Amatör Denizcilikle İlgili Bir Üniversite Araştırmasının Hali
Sezar Atmaca
Amatör-sportif denizcilikle ilgili veri, araştırma kıtlığı malum. Ekte tamamını sunduğum 2020’de yapılan “Çanakkale’de Amatör Denizciliğe İlgi Düzeyinin Tesbiti” (Ahmet Mazmanoğlu-Uğur Altınağaç) başlıklı bir yüksek lisans tezi kapsamındaki makaleyi görünce “ne güzel hem de bir üniversitede araştırma konusu olmuş amatör denizcilik” diye sevinmiştim. Ancak tezle ilgili altı sayfalık makaleyi okuyunca sevincim vasat bir rüzgâr hamlesi kadar bile sürmedi.
Karşımda sadece UAB/Ulaştırma ve Altyapı Bakanlığı’nın resmi açıklamalarını, propaganda metinlerini, Bağlama Kütüğü verilerini esas alarak hazırlanmış, 2018-2023 arasında bir milyon ADB sayısına ulaşmak için başlatılan yeni sınav sistemi olan “Bir Milyon Amatör Denizci Projesi”ni güzelleyen bir araştırma makalesi vardı. Araştırmayı “akademik” açıdan değerlendirmeye çalışsak da tezi hazırlayan araştırmacının e-posta adresinin “…@uab.gov.tr” olması (yani UAB memuru olması) aslında araştırmanın halini ve neden bu duruma düşüldüğünü de açıklıyordu.
Araştırmanın konusu
Araştırma, “Çanakkale’de Amatör Denizciliğe İlgi Düzeyinin Tesbiti” başlığını taşısa da alanı hayli dar.
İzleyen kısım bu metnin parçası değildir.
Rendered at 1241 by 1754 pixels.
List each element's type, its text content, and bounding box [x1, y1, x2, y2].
Çerçevesi “1 Milyon Amatör Denizci Projesi” kapsamında yapılan ADB/Amatör Denizci Belgesi sınavları ile sınırlı. Araştırmacıların söyleyişiyle “Bu çalışmada; Çanakkale örneği ile Amatör Denizciliğin gelişiminde önemli bir adım olan belgelendirme ve eğitim süreçleri katılımcılarla yapılan anketlerle değerlendirilmeye çalışılmıştır.” Özetle araştırma, ADB sınavına girenlerin sınav öncesi aldıkları “eğitim”in ve toplam 522 katılımcıyla yapılan evet/hayır şıklı, 19 soruluk bir anketin verilerinin değerlendirilmesi ile sınırlı.
“1 Milyon Amatör Denizci Projesi” kapsamında ADB sınavına girenler, sınav öncesinde birer cümlelik 60 maddeden oluşan “Amatör Denizci Eğitim Dökümanı” adı verilen, denizcilik bilgilerinin gözden geçirildiği (anlatıldığı, okunduğu ya da gösterildiği) bir eğitime katılmak zorundaydılar.
UAB/Ulaştırma ve Altyapı Bakanlığı’nın amatör denizcilikle ilgili sınav ve diğer uygulamalarını birçok yazıda eleştirmiştim. Bakanlık, araştırmacıların 2020’de ele aldığı “1 Milyon Amatör Denizci Projesi” kapsamında başlattığı ve 2018-2023 arasında uyguladığı bu sınav sisteminden 2023’te vazgeçti. Bakanlığın savrulmalarının görülmesi için sınav sisteminin yaklaşık son 20 yılını hatırlatmakla yetinelim:
•2005-2013: ADF’ye yetki devri ile sınavların ilk defa çevrimiçi (on-line) yapıldığı dönem.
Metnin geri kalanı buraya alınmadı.